Accountancy firm open boardroom for up-and-coming artists

The Sidcup-based chartered accountants are helping to spark a different kind of ‘chemistry’ in the boardroom.

STARTING out as an artist is a tough gig. The challenge in finding somewhere to showcase your work and establishing a space for honest feedback is evidence of this. Where does one even begin?

Well, step forward McBrides Chartered Accountants.

In 2018, McBrides launched its ‘Boardroom Art Project’, a way to provide a free space for artists to help them publicise their work. Ever since then it has opened its doors to several up-and-coming artists for six months a year.
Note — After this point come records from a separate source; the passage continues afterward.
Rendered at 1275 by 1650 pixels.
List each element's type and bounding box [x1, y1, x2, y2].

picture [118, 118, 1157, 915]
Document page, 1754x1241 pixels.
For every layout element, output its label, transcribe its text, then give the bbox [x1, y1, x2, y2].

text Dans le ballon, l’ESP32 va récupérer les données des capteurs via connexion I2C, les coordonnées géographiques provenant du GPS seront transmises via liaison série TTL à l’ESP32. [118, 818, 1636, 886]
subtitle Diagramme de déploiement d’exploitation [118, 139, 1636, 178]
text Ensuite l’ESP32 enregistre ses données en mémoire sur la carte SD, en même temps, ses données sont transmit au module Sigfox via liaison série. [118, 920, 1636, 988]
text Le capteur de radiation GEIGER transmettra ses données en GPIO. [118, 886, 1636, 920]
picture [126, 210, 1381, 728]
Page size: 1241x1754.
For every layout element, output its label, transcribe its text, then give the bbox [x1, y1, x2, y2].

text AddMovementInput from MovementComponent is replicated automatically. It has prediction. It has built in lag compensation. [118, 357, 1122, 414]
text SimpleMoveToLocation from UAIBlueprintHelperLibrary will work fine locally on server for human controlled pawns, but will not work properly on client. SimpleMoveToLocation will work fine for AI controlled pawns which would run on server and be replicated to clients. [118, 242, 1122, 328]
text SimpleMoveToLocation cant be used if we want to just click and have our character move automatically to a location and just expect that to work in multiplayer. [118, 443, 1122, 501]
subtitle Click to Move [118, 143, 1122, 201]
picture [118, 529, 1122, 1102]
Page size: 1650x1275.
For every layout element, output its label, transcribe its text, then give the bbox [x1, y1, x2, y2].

This time around the Sidcup-based firm has selected an artist who explores the relationship between everyday chemicals and their reactions with metals to take up their innovative project.

The new series of artworks unveiled at McBrides this week is ground-breaking in that the artist has no idea what the outcome will be at the start of the process.

Tamsin Corrigan, 27, from Oxford, explains: “The artworks are very chance-based, they are created by alchemic reactions that I don’t have any control over so I can’t say how the work is going to end up looking.”

During her tenure at Loughborough University where she studied Fine Art and Ceramics, Tamsin was intrigued by the chance-based aesthetics of the chemical reactions that occurred following the Raku firing of her ceramic works. She decided that the process itself, rather than the ceramics, was the really intriguing part. Tamsin went on to develop processes using household chemicals and recycled metals to create works which literally decay and change in the exhibition space.

Tamsin uses everyday chemicals and mixes them in a paddling pool in her garden. She said: “In the paddling pool I use chemicals that work with PH balance – red wine and white wine vinegar, weed killer, ammonia – household-based things, to show reactions that can happen in the every day.”

Tamsin’s interest in chance-based aesthetics of chemical reactions inspired her current work.

The exhibition at McBrides offices follows a successful exhibition in Middlesborough, which saw Tamsin’s pieces decay and change over the two-week exhibition period.  

Tanya Hamilton, the staff partner at McBrides and driving force behind the Boardroom Art project said: “It’s great to provide space and support to young artists.

“Tamsin is currently studying for her MRes in Art Theory and Philosophy at Central St Martin’s and the exhibition space at McBrides is a great opportunity for her to obtain feedback and hopefully sell some of her work.”

On being given the opportunity, Tamsin said: “I work in an office as well as studying so it’s really nice to have my work seen and have feedback from different people.”

The work at McBrides will not decay or deteriorate as the canvases haven’t been soaked in vinegar or ammonia. 

Tamsin’s work will be on show and for sale in the boardroom at McBrides until the end of June this year.